*** RECORDS TO PROCESS
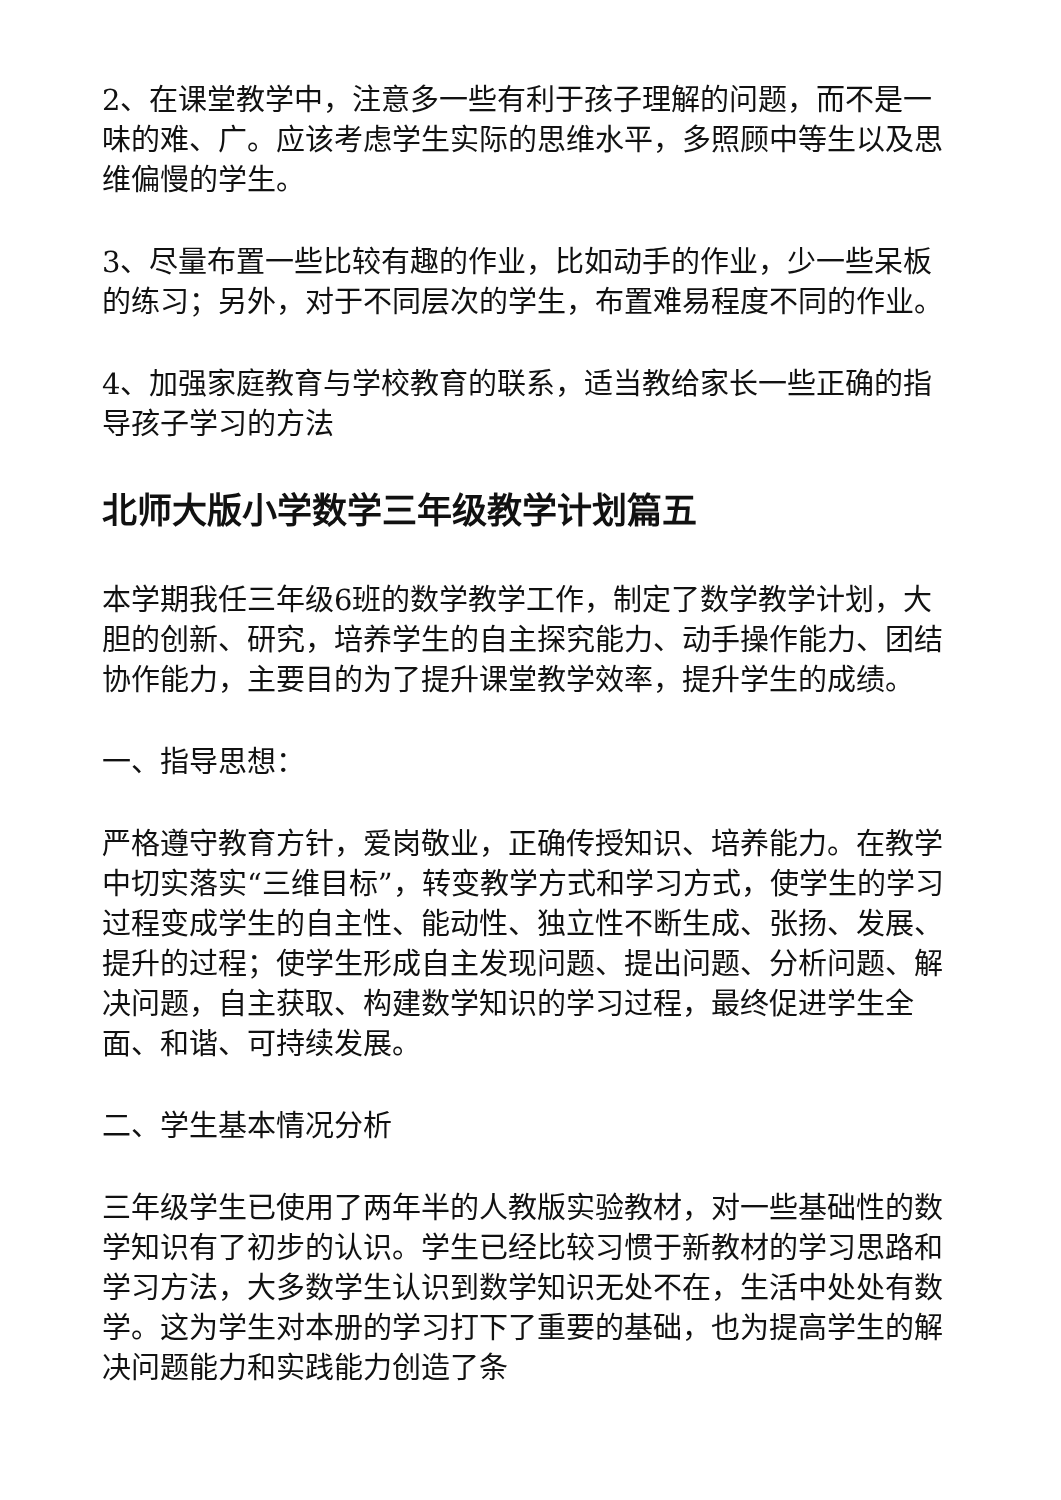2、在课堂教学中，注意多一些有利于孩子理解的问题，而不是一味的难、广。应该考虑学生实际的思维水平，多照顾中等生以及思维偏慢的学生。
3、尽量布置一些比较有趣的作业，比如动手的作业，少一些呆板的练习；另外，对于不同层次的学生，布置难易程度不同的作业。
4、加强家庭教育与学校教育的联系，适当教给家长一些正确的指导孩子学习的方法
北师大版小学数学三年级教学计划篇五
本学期我任三年级6班的数学教学工作，制定了数学教学计划，大胆的创新、研究，培养学生的自主探究能力、动手操作能力、团结协作能力，主要目的为了提升课堂教学效率，提升学生的成绩。
一、指导思想：
严格遵守教育方针，爱岗敬业，正确传授知识、培养能力。在教学中切实落实“三维目标”，转变教学方式和学习方式，使学生的学习过程变成学生的自主性、能动性、独立性不断生成、张扬、发展、提升的过程；使学生形成自主发现问题、提出问题、分析问题、解决问题，自主获取、构建数学知识的学习过程，最终促进学生全面、和谐、可持续发展。
二、学生基本情况分析
三年级学生已使用了两年半的人教版实验教材，对一些基础性的数学知识有了初步的认识。学生已经比较习惯于新教材的学习思路和学习方法，大多数学生认识到数学知识无处不在，生活中处处有数学。这为学生对本册的学习打下了重要的基础，也为提高学生的解决问题能力和实践能力创造了条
******
▶ REQUIREMENT: Keep the pictures out, and write out the rest of the data above word for word.

▶ WRITTEN SOLUTION:
2、在课堂教学中，注意多一些有利于孩子理解的问题，而不是一味的难、广。应该考虑学生实际的思维水平，多照顾中等生以及思维偏慢的学生。
3、尽量布置一些比较有趣的作业，比如动手的作业，少一些呆板的练习；另外，对于不同层次的学生，布置难易程度不同的作业。
4、加强家庭教育与学校教育的联系，适当教给家长一些正确的指导孩子学习的方法
北师大版小学数学三年级教学计划篇五
本学期我任三年级6班的数学教学工作，制定了数学教学计划，大胆的创新、研究，培养学生的自主探究能力、动手操作能力、团结协作能力，主要目的为了提升课堂教学效率，提升学生的成绩。
一、指导思想：
严格遵守教育方针，爱岗敬业，正确传授知识、培养能力。在教学中切实落实“三维目标”，转变教学方式和学习方式，使学生的学习过程变成学生的自主性、能动性、独立性不断生成、张扬、发展、提升的过程；使学生形成自主发现问题、提出问题、分析问题、解决问题，自主获取、构建数学知识的学习过程，最终促进学生全面、和谐、可持续发展。
二、学生基本情况分析
三年级学生已使用了两年半的人教版实验教材，对一些基础性的数学知识有了初步的认识。学生已经比较习惯于新教材的学习思路和学习方法，大多数学生认识到数学知识无处不在，生活中处处有数学。这为学生对本册的学习打下了重要的基础，也为提高学生的解决问题能力和实践能力创造了条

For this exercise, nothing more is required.